II.5.2. O atendimento a proponentes com dificuldades no preenchimento do Formulário de Propostas On line será feito pelo endereço suporte@cnpq.br ou pelos telefones (61) 2108-9004 ou 2108-9354, de segunda a sexta-feira , no horário de 8h30 às 18h30.

II.6.  COORDENAÇÃO RESPONSÁVEL PELO EDITAL

A Coordenação responsável pelo acompanhamento do presente Edital é a Coordenação de Cooperação Bilateral, da Assessoria de Cooperação Internacional – ASCIN/CNPq.

 
GLOSSÁRIO

Classificação das Instituições Participantes

1.  Instituição executora nacional: É a instituição nacional de ensino superior ou instituto e centro de pesquisa e desenvolvimento, público ou privado, sem fins lucrativos, ou empresa pública, líder do projeto, à qual está vinculado o coordenador brasileiro que envia a proposta e é responsável pela execução do projeto, sendo o principal beneficiário dos recursos financeiros. 

2.  Instituição financiadora estrangeira: É a instituição de fomento estrangeira, com a qual o CNPq mantém convênio de cooperação bilateral com vistas ao financiamento de atividades conjuntas de cooperação internacional em ciência, tecnologia e inovação, como por exemplo, o FNRS (Bélgica), o CNRS (França), a NSF (EUA) e o CONICET (Argentina), entre outras.

3.  Instituição executora estrangeira: É a instituição estrangeira de pesquisa, líder do projeto, à qual está vinculado o coordenador estrangeiro, sediada no país da instituição financiadora estrangeira.

4.  Instituições co-financiadoras (nacionais ou estrangeiras): Corresponde(m) à(s) Instituição(ões) nacional(ais) ou estrangeira(s) que participará(ão) do financiamento do projeto, alocando recursos financeiros ou de infraestrutura de pesquisa, podendo ou não executar partes do projeto.

5.  Instituições co-executoras (nacionais ou estrangeiras): Corresponde(m) à(s) outra(s) instituição(ões) nacional(ais) ou estrangeira(s) de ensino superior ou instituto e centro de pesquisa e desenvolvimento, público ou privado, envolvida(s) na execução do projeto, mas que não se caracteriza(m) como co-financiadora(s).

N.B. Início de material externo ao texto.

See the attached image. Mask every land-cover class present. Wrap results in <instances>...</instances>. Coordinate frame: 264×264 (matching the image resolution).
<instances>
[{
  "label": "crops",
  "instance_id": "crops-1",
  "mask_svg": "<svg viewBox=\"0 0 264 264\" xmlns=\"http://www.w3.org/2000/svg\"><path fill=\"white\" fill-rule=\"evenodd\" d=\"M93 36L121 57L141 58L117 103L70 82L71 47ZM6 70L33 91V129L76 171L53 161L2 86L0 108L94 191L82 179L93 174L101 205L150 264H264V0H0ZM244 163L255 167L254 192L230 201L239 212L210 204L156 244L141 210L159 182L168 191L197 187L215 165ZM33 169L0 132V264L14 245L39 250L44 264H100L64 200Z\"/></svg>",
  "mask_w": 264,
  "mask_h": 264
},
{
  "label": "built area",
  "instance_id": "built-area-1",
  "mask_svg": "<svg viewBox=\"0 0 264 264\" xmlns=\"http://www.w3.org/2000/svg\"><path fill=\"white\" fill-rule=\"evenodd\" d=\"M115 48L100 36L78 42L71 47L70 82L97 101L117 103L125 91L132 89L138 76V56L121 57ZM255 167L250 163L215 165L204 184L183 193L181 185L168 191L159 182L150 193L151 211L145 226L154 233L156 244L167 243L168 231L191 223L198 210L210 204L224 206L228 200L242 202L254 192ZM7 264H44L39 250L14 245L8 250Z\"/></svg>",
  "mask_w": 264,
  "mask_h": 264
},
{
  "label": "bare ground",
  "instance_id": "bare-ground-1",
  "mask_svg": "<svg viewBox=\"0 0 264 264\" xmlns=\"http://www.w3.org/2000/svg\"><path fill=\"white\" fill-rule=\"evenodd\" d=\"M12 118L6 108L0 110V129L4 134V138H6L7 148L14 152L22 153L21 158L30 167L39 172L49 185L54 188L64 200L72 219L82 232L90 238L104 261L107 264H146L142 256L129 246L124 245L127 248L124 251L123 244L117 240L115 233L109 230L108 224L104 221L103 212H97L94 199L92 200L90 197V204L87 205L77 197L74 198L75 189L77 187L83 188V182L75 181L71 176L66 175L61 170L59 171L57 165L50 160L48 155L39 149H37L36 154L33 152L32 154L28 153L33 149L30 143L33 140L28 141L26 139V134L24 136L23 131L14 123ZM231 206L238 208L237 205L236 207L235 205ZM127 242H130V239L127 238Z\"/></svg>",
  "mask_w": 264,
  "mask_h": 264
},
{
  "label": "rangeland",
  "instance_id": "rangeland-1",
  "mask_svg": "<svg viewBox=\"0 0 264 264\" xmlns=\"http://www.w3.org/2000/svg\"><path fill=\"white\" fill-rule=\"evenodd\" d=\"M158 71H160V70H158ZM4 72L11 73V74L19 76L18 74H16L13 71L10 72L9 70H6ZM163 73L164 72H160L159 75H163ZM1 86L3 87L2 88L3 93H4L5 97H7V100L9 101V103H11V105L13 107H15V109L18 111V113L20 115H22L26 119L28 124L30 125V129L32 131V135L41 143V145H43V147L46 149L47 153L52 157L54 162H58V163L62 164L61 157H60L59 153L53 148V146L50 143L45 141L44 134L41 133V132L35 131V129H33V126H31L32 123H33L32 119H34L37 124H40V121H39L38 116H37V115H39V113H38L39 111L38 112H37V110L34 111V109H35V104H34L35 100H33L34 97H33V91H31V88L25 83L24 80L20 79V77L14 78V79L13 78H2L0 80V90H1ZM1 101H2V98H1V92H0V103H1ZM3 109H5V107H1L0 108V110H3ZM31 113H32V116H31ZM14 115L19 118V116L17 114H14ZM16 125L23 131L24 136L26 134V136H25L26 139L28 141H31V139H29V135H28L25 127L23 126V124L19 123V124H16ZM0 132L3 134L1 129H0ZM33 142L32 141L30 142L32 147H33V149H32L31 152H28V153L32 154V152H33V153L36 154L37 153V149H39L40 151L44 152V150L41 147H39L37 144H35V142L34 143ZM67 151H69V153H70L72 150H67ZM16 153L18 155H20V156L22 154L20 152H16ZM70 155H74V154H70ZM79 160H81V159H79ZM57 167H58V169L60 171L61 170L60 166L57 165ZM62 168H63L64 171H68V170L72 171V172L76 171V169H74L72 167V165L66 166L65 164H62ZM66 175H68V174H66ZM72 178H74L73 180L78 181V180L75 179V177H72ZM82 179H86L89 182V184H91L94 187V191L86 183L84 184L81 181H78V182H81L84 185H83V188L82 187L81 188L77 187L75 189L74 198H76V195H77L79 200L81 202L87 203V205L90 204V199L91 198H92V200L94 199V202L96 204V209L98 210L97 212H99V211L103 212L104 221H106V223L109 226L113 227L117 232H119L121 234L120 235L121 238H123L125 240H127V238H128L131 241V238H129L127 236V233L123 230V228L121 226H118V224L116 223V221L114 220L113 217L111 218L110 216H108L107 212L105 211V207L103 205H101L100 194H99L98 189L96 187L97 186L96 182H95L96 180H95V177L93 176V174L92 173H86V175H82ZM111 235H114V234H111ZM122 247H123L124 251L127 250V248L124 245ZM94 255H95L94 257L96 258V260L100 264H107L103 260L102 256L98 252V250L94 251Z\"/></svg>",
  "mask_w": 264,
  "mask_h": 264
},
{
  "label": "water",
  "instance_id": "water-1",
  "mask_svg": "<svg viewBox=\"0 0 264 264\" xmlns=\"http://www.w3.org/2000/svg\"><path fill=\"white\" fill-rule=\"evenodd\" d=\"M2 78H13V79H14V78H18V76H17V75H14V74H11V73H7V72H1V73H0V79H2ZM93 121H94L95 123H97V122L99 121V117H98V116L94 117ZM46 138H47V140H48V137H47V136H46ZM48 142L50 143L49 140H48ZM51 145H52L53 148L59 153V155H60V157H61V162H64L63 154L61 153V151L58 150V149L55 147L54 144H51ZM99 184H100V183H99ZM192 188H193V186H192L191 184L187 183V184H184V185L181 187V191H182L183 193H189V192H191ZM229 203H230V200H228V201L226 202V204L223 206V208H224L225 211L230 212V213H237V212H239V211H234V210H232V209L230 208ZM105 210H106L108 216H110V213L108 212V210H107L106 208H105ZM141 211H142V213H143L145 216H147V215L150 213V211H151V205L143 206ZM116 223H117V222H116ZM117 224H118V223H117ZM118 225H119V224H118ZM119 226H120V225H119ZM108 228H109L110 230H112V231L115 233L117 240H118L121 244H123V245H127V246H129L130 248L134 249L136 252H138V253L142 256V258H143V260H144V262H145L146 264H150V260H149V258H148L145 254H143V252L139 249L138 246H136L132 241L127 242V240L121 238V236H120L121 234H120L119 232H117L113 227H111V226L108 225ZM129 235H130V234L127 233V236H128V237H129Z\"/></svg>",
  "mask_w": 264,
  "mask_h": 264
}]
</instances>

6. Instituições colaboradoras (nacionais ou estrangeiras): Demais instituições nacionais ou estrangeiras, envolvidas na execução do projeto, mas que não se caracterizam como co-financiadoras nem como co-executoras, correspondentes aos seguintes tipos:

a) instituições técnicas de apoio ao desenvolvimento da atividade empresarial de pequeno porte, associações de classe, confederações, cooperativas e instituições voltadas para o desenvolvimento, difusão e assistência técnica;

b) empresas que desenvolvem projetos inovadores ou portadores de tecnologia agregada, sejam públicas, privadas,  microempresas ou empresas de pequeno porte;

c) unidades técnicas ou entidades de direito público de governos estaduais e municipais;

d) empresas da iniciativa pública ou privada ou de capital misto;

e) OSCIP (Organizações da Sociedade Civil de Interesse Público);

f) organizações não-governamentais de pesquisa; e

g) consórcio de entidades sem fins lucrativos.